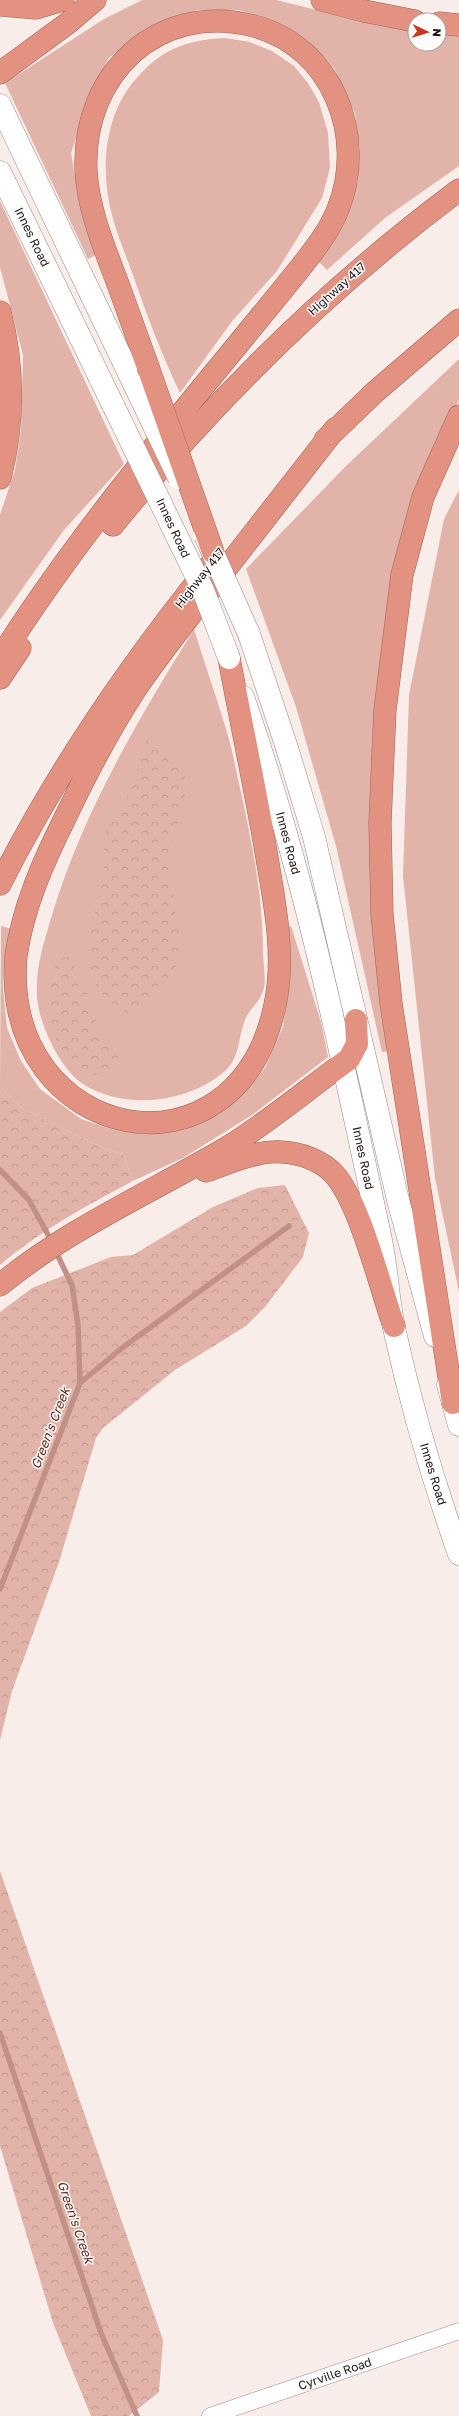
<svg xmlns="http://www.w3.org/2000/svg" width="459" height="2416" viewBox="0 0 459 2416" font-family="'Golos Text',sans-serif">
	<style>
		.green { fill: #e1b3a9 }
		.forest { fill: url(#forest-crowns) }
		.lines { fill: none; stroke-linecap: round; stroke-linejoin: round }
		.stream { stroke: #c19187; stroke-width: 5.5 }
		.minor-casing { stroke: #958a88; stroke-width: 17 }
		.secondary-casing { stroke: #958a88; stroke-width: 23 }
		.motorway-casing { stroke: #9d665b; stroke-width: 23 }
		.minor { stroke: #fff; stroke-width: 16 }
		.secondary { stroke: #fff; stroke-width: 22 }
		.motorway { stroke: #e39181; stroke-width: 22 }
		.secondary-bridge-casing { stroke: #958a88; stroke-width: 23; stroke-linecap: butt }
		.motorway-bridge-casing { stroke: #9d665b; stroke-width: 23; stroke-linecap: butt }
		.secondary-bridge { stroke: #fff; stroke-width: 22 }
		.motorway-bridge { stroke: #e39181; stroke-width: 22 }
		.labels { text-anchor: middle; stroke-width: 3; stroke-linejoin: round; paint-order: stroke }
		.street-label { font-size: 12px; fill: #1a1615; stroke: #fffdfc }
		.water-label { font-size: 13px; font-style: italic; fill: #662a1f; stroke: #fffdfc }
	</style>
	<defs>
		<pattern id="forest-crowns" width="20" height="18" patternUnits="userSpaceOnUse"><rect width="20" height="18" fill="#e1b3a9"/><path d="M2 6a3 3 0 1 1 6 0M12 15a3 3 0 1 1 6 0" fill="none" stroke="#c09991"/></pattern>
	</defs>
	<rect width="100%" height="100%" fill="#f9edea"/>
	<path class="green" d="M142 0H276L370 23 415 29V44H439V32L459 33V166L385 218 327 270 318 261 350 204 358 181 360 150 355 113 334 68 319 52 292 31 261 16 238 10H198L176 16 145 29 109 58 91 93 71 153 80 204 98 254 88 259 5 83 104 19Z
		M225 38 250 42 272 51 294 66 308 83 319 102 328 133 330 168 322 198 277 271 233 320 180 393C162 355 147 316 133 275 126 255 117 235 112 215 100 170 104 116 135 80 161 49 186 40 225 38Z
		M0 201 124 464 64 530 0 620V515L15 470 21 431 23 355 0 267Z
		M459 359V401L436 439 405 524 385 626 390 1051 382 1052 336 846 296 707 246 569 346 466Z
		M459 490V1292L435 1178 403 876 409 695 444 519Z
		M194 629C205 665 218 701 228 736 234 756 237 777 242 797 253 848 263 899 263 952 263 963 267 981 263 991 260 1002 249 1009 245 1020 238 1037 240 1058 225 1071 188 1103 125 1111 83 1084 60 1069 39 1024 37 997 35 968 44 942 52 915 83 812 138 720 194 629Z
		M1 926 12 929 4 960 3 988 7 1028 21 1061 40 1089 81 1119 114 1130 160 1134 184 1129 225 1110 245 1092 265 1068 283 1027 288 986 287 927 291 926 321 1022 328 1057 252 1115 183 1158 133 1181 123 1154 107 1150 23 1109 0 1087Z"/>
	<path class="forest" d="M150 735 185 770V797L172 843 170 874 177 925 183 948 174 971 157 998 131 1015C63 984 96 923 104 867 105 856 102 842 106 831 112 816 125 804 131 789 140 771 138 751 150 735Z
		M69 957C88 983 90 1017 108 1044 113 1052 119 1054 121 1064 114 1068 104 1075 96 1075 70 1073 50 1035 49 1012 49 995 52 974 58 958Z
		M0 1087 23 1109 107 1150 123 1154 133 1181C86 1206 41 1230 0 1265Z
		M285 1185 309 1233 303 1257 265 1307 246 1326 175 1370 103 1428 96 1438 59 1562 12 1691 0 1740V1312L32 1288 111 1257 133 1255 213 1207 258 1188Z
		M0 1871 163 2340 159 2392 129 2416H91L53 2323 0 2146Z"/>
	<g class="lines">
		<path class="stream" d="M0 1170 29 1200 52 1242
			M80 1383 122 1348 289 1226
			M0 1589 80 1383 78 1325 72 1285 55 1250
			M0 2033 101 2333 137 2416"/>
		<defs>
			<path id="minor" d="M210 2416 459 2331"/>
			<path id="secondary" d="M0 105 134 384
				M0 172 114 407
				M249 634 287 748 314 837 398 1200 435 1336
				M243 697C305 873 342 1058 381 1240 387 1269 388 1299 394 1328 411 1405 433 1481 459 1554
				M448 1385 459 1425"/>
			<path id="motorway" d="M322 0 364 11 415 21
				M0 5 36 8 63 0
				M439 23 459 25
				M0 73 68 23 95 0
				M0 312C14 367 14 423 0 478
				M325 440 375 392 459 320
				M113 525C215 399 329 287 459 190
				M0 658C88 519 198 395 301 267 315 249 330 230 338 209 367 137 333 47 254 26 158 1 82 74 86 170 88 209 104 247 118 284 128 312 138 339 148 367
				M229 658C241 723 255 787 266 852 274 900 285 951 276 1000 240 1193 0 1143 16 956 23 907 44 860 66 816 87 772 110 728 137 687 158 656 182 626 205 596 248 540 292 484 335 429
				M0 678 20 648
				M0 884C57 771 129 666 209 567
				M206 1171C229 1163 257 1150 282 1152 300 1153 321 1160 334 1174 360 1203 380 1287 394 1326
				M0 1285C69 1228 152 1192 228 1147 270 1121 309 1088 349 1059L357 1044 356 1020
				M453 1403 391 1003 382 914 380 823 385 710 402 575 423 497 459 416"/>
		</defs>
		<use href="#minor" class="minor-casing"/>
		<use href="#secondary" class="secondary-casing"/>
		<use href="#motorway" class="motorway-casing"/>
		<use href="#minor" class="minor"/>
		<use href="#secondary" class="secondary"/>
		<use href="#motorway" class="motorway"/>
		<defs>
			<path id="secondary-bridge" d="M134 384 179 478
				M114 407 203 590 229 658
				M205 535 249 634"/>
			<path id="motorway-bridge" d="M148 367 213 552"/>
		</defs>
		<use href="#secondary-bridge" class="secondary-bridge-casing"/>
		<use href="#motorway-bridge" class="motorway-bridge-casing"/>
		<use href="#secondary-bridge" class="secondary-bridge"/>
		<use href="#motorway-bridge" class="motorway-bridge"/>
	</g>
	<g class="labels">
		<g class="street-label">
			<text transform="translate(32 237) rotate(64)" y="4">Innes Road</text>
			<text transform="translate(337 289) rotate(-42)" y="4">Highway 417</text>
			<text transform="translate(173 528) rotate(65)" y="4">Innes Road</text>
			<text transform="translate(200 578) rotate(-52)" y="4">Highway 417</text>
			<text transform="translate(288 843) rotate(75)" y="4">Innes Road</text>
			<text transform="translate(363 1158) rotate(78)" y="4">Innes Road</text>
			<text transform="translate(433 1474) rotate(73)" y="4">Innes Road</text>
			<text transform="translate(335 2374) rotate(-19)" y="4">Cyrville Road</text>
		</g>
		<g class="water-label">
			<text transform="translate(50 1428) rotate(-69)" y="5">Green's Creek</text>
			<text transform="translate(76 2222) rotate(71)" y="5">Green's Creek</text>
		</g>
	</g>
	<g transform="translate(427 32) rotate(94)"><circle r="19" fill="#fffdfc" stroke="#a3a1a0"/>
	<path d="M0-3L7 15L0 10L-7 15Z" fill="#c43822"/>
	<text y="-6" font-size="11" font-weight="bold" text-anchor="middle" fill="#1a1615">N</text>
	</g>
</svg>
—————
- Exercise objective -
A verbatim copy of the data, pictures removed, is the expected result.

- Output -
<svg xmlns="http://www.w3.org/2000/svg" width="459" height="2416" viewBox="0 0 459 2416" font-family="'Golos Text',sans-serif">
	<style>
		.green { fill: #e1b3a9 }
		.forest { fill: url(#forest-crowns) }
		.lines { fill: none; stroke-linecap: round; stroke-linejoin: round }
		.stream { stroke: #c19187; stroke-width: 5.5 }
		.minor-casing { stroke: #958a88; stroke-width: 17 }
		.secondary-casing { stroke: #958a88; stroke-width: 23 }
		.motorway-casing { stroke: #9d665b; stroke-width: 23 }
		.minor { stroke: #fff; stroke-width: 16 }
		.secondary { stroke: #fff; stroke-width: 22 }
		.motorway { stroke: #e39181; stroke-width: 22 }
		.secondary-bridge-casing { stroke: #958a88; stroke-width: 23; stroke-linecap: butt }
		.motorway-bridge-casing { stroke: #9d665b; stroke-width: 23; stroke-linecap: butt }
		.secondary-bridge { stroke: #fff; stroke-width: 22 }
		.motorway-bridge { stroke: #e39181; stroke-width: 22 }
		.labels { text-anchor: middle; stroke-width: 3; stroke-linejoin: round; paint-order: stroke }
		.street-label { font-size: 12px; fill: #1a1615; stroke: #fffdfc }
		.water-label { font-size: 13px; font-style: italic; fill: #662a1f; stroke: #fffdfc }
	</style>
	<defs>
		<pattern id="forest-crowns" width="20" height="18" patternUnits="userSpaceOnUse"><rect width="20" height="18" fill="#e1b3a9"/><path d="M2 6a3 3 0 1 1 6 0M12 15a3 3 0 1 1 6 0" fill="none" stroke="#c09991"/></pattern>
	</defs>
	<rect width="100%" height="100%" fill="#f9edea"/>
	<path class="green" d="M142 0H276L370 23 415 29V44H439V32L459 33V166L385 218 327 270 318 261 350 204 358 181 360 150 355 113 334 68 319 52 292 31 261 16 238 10H198L176 16 145 29 109 58 91 93 71 153 80 204 98 254 88 259 5 83 104 19Z
		M225 38 250 42 272 51 294 66 308 83 319 102 328 133 330 168 322 198 277 271 233 320 180 393C162 355 147 316 133 275 126 255 117 235 112 215 100 170 104 116 135 80 161 49 186 40 225 38Z
		M0 201 124 464 64 530 0 620V515L15 470 21 431 23 355 0 267Z
		M459 359V401L436 439 405 524 385 626 390 1051 382 1052 336 846 296 707 246 569 346 466Z
		M459 490V1292L435 1178 403 876 409 695 444 519Z
		M194 629C205 665 218 701 228 736 234 756 237 777 242 797 253 848 263 899 263 952 263 963 267 981 263 991 260 1002 249 1009 245 1020 238 1037 240 1058 225 1071 188 1103 125 1111 83 1084 60 1069 39 1024 37 997 35 968 44 942 52 915 83 812 138 720 194 629Z
		M1 926 12 929 4 960 3 988 7 1028 21 1061 40 1089 81 1119 114 1130 160 1134 184 1129 225 1110 245 1092 265 1068 283 1027 288 986 287 927 291 926 321 1022 328 1057 252 1115 183 1158 133 1181 123 1154 107 1150 23 1109 0 1087Z"/>
	<path class="forest" d="M150 735 185 770V797L172 843 170 874 177 925 183 948 174 971 157 998 131 1015C63 984 96 923 104 867 105 856 102 842 106 831 112 816 125 804 131 789 140 771 138 751 150 735Z
		M69 957C88 983 90 1017 108 1044 113 1052 119 1054 121 1064 114 1068 104 1075 96 1075 70 1073 50 1035 49 1012 49 995 52 974 58 958Z
		M0 1087 23 1109 107 1150 123 1154 133 1181C86 1206 41 1230 0 1265Z
		M285 1185 309 1233 303 1257 265 1307 246 1326 175 1370 103 1428 96 1438 59 1562 12 1691 0 1740V1312L32 1288 111 1257 133 1255 213 1207 258 1188Z
		M0 1871 163 2340 159 2392 129 2416H91L53 2323 0 2146Z"/>
	<g class="lines">
		<path class="stream" d="M0 1170 29 1200 52 1242
			M80 1383 122 1348 289 1226
			M0 1589 80 1383 78 1325 72 1285 55 1250
			M0 2033 101 2333 137 2416"/>
		<defs>
			<path id="minor" d="M210 2416 459 2331"/>
			<path id="secondary" d="M0 105 134 384
				M0 172 114 407
				M249 634 287 748 314 837 398 1200 435 1336
				M243 697C305 873 342 1058 381 1240 387 1269 388 1299 394 1328 411 1405 433 1481 459 1554
				M448 1385 459 1425"/>
			<path id="motorway" d="M322 0 364 11 415 21
				M0 5 36 8 63 0
				M439 23 459 25
				M0 73 68 23 95 0
				M0 312C14 367 14 423 0 478
				M325 440 375 392 459 320
				M113 525C215 399 329 287 459 190
				M0 658C88 519 198 395 301 267 315 249 330 230 338 209 367 137 333 47 254 26 158 1 82 74 86 170 88 209 104 247 118 284 128 312 138 339 148 367
				M229 658C241 723 255 787 266 852 274 900 285 951 276 1000 240 1193 0 1143 16 956 23 907 44 860 66 816 87 772 110 728 137 687 158 656 182 626 205 596 248 540 292 484 335 429
				M0 678 20 648
				M0 884C57 771 129 666 209 567
				M206 1171C229 1163 257 1150 282 1152 300 1153 321 1160 334 1174 360 1203 380 1287 394 1326
				M0 1285C69 1228 152 1192 228 1147 270 1121 309 1088 349 1059L357 1044 356 1020
				M453 1403 391 1003 382 914 380 823 385 710 402 575 423 497 459 416"/>
		</defs>
		<use href="#minor" class="minor-casing"/>
		<use href="#secondary" class="secondary-casing"/>
		<use href="#motorway" class="motorway-casing"/>
		<use href="#minor" class="minor"/>
		<use href="#secondary" class="secondary"/>
		<use href="#motorway" class="motorway"/>
		<defs>
			<path id="secondary-bridge" d="M134 384 179 478
				M114 407 203 590 229 658
				M205 535 249 634"/>
			<path id="motorway-bridge" d="M148 367 213 552"/>
		</defs>
		<use href="#secondary-bridge" class="secondary-bridge-casing"/>
		<use href="#motorway-bridge" class="motorway-bridge-casing"/>
		<use href="#secondary-bridge" class="secondary-bridge"/>
		<use href="#motorway-bridge" class="motorway-bridge"/>
	</g>
	<g class="labels">
		<g class="street-label">
			<text transform="translate(32 237) rotate(64)" y="4">Innes Road</text>
			<text transform="translate(337 289) rotate(-42)" y="4">Highway 417</text>
			<text transform="translate(173 528) rotate(65)" y="4">Innes Road</text>
			<text transform="translate(200 578) rotate(-52)" y="4">Highway 417</text>
			<text transform="translate(288 843) rotate(75)" y="4">Innes Road</text>
			<text transform="translate(363 1158) rotate(78)" y="4">Innes Road</text>
			<text transform="translate(433 1474) rotate(73)" y="4">Innes Road</text>
			<text transform="translate(335 2374) rotate(-19)" y="4">Cyrville Road</text>
		</g>
		<g class="water-label">
			<text transform="translate(50 1428) rotate(-69)" y="5">Green's Creek</text>
			<text transform="translate(76 2222) rotate(71)" y="5">Green's Creek</text>
		</g>
	</g>
	<g transform="translate(427 32) rotate(94)"><circle r="19" fill="#fffdfc" stroke="#a3a1a0"/>
	<path d="M0-3L7 15L0 10L-7 15Z" fill="#c43822"/>
	<text y="-6" font-size="11" font-weight="bold" text-anchor="middle" fill="#1a1615">N</text>
	</g>
</svg>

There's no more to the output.